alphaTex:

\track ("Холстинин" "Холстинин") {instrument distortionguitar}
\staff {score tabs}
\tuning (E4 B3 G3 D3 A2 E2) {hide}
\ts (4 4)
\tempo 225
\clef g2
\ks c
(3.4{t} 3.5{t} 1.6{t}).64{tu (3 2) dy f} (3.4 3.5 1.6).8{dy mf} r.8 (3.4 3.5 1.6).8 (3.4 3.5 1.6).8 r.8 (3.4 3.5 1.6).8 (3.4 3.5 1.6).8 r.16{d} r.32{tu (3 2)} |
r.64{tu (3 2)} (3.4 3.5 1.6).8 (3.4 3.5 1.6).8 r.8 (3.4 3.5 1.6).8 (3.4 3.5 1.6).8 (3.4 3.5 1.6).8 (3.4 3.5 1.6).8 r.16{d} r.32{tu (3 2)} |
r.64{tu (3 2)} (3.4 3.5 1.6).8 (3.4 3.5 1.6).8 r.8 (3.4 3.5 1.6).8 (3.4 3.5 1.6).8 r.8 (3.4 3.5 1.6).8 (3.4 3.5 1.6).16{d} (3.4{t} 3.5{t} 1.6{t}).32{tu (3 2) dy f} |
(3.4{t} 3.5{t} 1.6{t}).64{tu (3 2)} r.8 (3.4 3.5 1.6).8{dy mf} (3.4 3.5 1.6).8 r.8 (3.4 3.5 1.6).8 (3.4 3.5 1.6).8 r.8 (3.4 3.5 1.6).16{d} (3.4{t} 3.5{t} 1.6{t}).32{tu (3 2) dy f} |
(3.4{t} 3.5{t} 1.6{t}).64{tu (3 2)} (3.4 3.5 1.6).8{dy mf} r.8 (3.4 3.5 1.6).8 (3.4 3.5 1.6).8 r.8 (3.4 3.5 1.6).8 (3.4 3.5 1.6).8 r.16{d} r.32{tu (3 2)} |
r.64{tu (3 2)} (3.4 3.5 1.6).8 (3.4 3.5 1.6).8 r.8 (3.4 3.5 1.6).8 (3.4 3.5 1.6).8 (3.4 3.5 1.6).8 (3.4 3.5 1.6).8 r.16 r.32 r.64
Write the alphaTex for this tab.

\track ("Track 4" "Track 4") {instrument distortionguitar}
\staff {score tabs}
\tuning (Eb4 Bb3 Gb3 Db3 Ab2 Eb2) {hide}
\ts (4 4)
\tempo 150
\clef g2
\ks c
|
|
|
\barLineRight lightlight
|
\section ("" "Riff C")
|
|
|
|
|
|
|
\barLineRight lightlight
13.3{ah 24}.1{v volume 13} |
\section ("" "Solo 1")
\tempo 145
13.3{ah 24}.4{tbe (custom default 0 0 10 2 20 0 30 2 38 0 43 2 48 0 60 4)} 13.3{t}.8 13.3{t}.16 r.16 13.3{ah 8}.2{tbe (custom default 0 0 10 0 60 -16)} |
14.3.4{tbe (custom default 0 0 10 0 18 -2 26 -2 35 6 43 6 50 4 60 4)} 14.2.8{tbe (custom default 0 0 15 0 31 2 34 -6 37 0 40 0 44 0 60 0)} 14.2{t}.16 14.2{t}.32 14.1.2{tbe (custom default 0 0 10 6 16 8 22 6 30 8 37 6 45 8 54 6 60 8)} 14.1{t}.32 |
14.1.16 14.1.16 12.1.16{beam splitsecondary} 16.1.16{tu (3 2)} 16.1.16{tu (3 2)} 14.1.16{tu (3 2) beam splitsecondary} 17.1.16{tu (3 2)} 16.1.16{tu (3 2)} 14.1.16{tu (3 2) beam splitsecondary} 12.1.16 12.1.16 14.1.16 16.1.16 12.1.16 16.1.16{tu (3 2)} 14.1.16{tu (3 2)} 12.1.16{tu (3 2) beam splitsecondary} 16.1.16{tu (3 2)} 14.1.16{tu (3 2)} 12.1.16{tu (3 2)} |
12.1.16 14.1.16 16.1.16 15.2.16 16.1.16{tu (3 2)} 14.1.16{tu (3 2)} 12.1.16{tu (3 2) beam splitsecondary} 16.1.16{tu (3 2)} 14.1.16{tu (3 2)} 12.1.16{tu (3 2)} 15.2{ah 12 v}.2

* * * * * * * * *

### GIVEN INSTRUCTION
Copy every line of the records above that contains the string "tuning". Treat uppercase and lowercase as different.

### FINISHED TASK
\tuning (E4 B3 G3 D3 A2 E2) {hide}
\tuning (Eb4 Bb3 Gb3 Db3 Ab2 Eb2) {hide}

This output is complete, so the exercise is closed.